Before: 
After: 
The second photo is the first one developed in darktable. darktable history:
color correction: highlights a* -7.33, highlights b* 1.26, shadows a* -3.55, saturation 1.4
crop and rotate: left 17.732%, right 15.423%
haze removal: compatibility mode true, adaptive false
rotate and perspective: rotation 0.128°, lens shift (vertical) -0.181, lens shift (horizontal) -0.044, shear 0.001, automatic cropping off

__Directions__
Could you update the items above by replacing "developed" with "processed" and leaving everything else as it is?

__Task solution__
Before: 
After: 
The second photo is the first one processed in darktable. darktable history:
color correction: highlights a* -7.33, highlights b* 1.26, shadows a* -3.55, saturation 1.4
crop and rotate: left 17.732%, right 15.423%
haze removal: compatibility mode true, adaptive false
rotate and perspective: rotation 0.128°, lens shift (vertical) -0.181, lens shift (horizontal) -0.044, shear 0.001, automatic cropping off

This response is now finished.